▶ [Reading text]
According to Kim Fridkin et al. the media’s spin was a significant factor in the third debate. They found that media coverage concerning Senator Kerry’s response to one question on whether homosexuality was a choice affected citizens’ evaluations of the candidate. In the post debate coverage, the tone “in newspapers, on the Internet, and on television was uniformly negative in its assessment of Senator Kerry’s comments” (Fridkin et al. 30). The impact of this negative framing was sufficiently strong to override positive evaluations of Kerry held by those who watched the debate. In sum, the “perfect storm of media coverage lessened the bounce that Senator Kerry received from the actual debate and led people to develop negative impressions of Kerry a mere three weeks before Election Day” (Fridkin 43). 

Despite these liabilities, Kerry should have counterattacked the media spin zone. He should have “counterpunched,” as noted by Drew Westen, priming the media that he was “a different kind of Democrat”—“one who knows when it’s time to take off the gloves” (337). Westen’s advice is echoed in Druckman’s call for further research in this area as well as by his own research findings. The media’s framing and priming led to negative evaluations of Kerry, which afforded him the opportunity to prime his “image” in a counterattack, as Druckman suggests (1183).

▶ [Parts of the exercise]
(1) In the passage on debate coverage, how did post-debate coverage in newspapers, on the Internet, and on television assess Senator Kerry's comments?
(2) Decide whether each statement agrees with the passage on debate coverage, answering yes or no and quoting the words that decide it.
(a) The negative framing was strong enough to override positive evaluations of Kerry held by debate viewers.
(b) The question Kerry answered concerned tax policy.
(c) Westen advised Kerry to avoid counterattacking.
(3) Rewrite the paragraph of the passage on debate coverage that begins "Despite these liabilities" as a short list, keeping its main facts.
The records after this passage are separate material.

▶ [Records provided]
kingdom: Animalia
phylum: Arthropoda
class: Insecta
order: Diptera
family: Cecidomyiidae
...
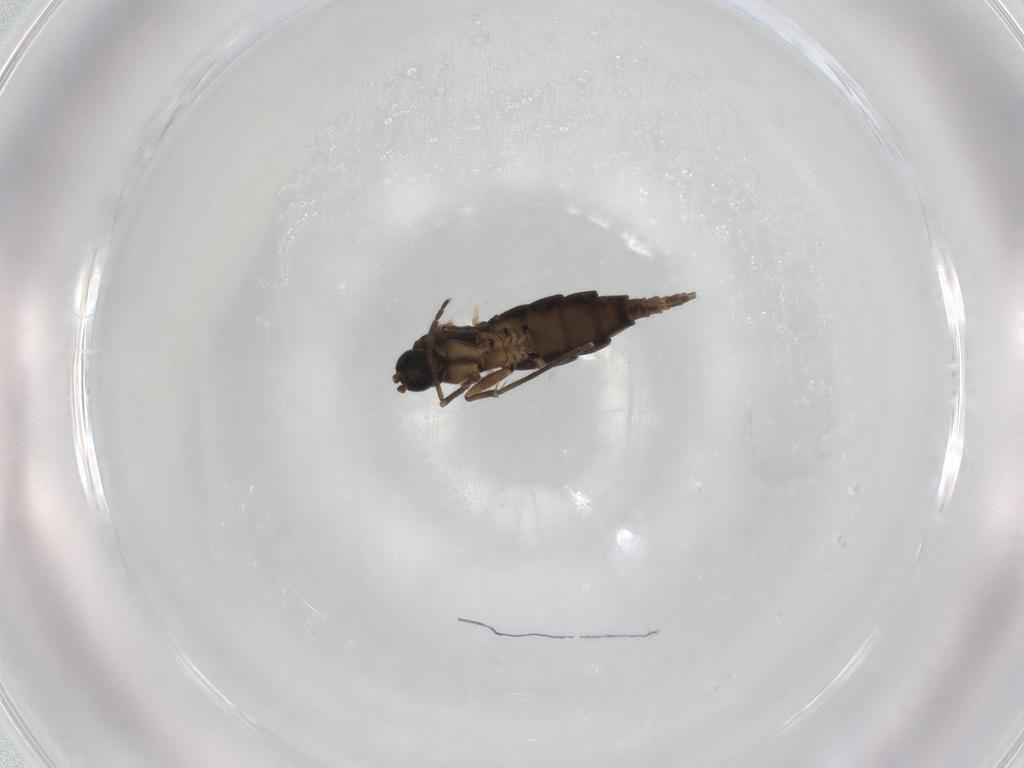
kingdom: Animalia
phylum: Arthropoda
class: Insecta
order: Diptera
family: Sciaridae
==
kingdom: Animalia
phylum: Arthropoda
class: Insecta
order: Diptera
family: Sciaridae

▶ [Task answers]
(1) It was uniformly negative in its assessment of his comments.

(2)
(a) Yes: "The impact of this negative framing was sufficiently strong to override positive evaluations of Kerry held by those who watched the debate."
(b) No: "one question on whether homosexuality was a choice"
(c) No: "He should have “counterpunched,” as noted by Drew Westen"

(3)
- Kerry should have counterattacked the media spin zone.
- Drew Westen says he should have "counterpunched" and presented himself as "a different kind of Democrat" who knows when to take off the gloves.
- Druckman's call for further research and his own findings echo this advice.
- Negative media framing and priming gave Kerry the chance to prime his "image" in a counterattack, as Druckman suggests.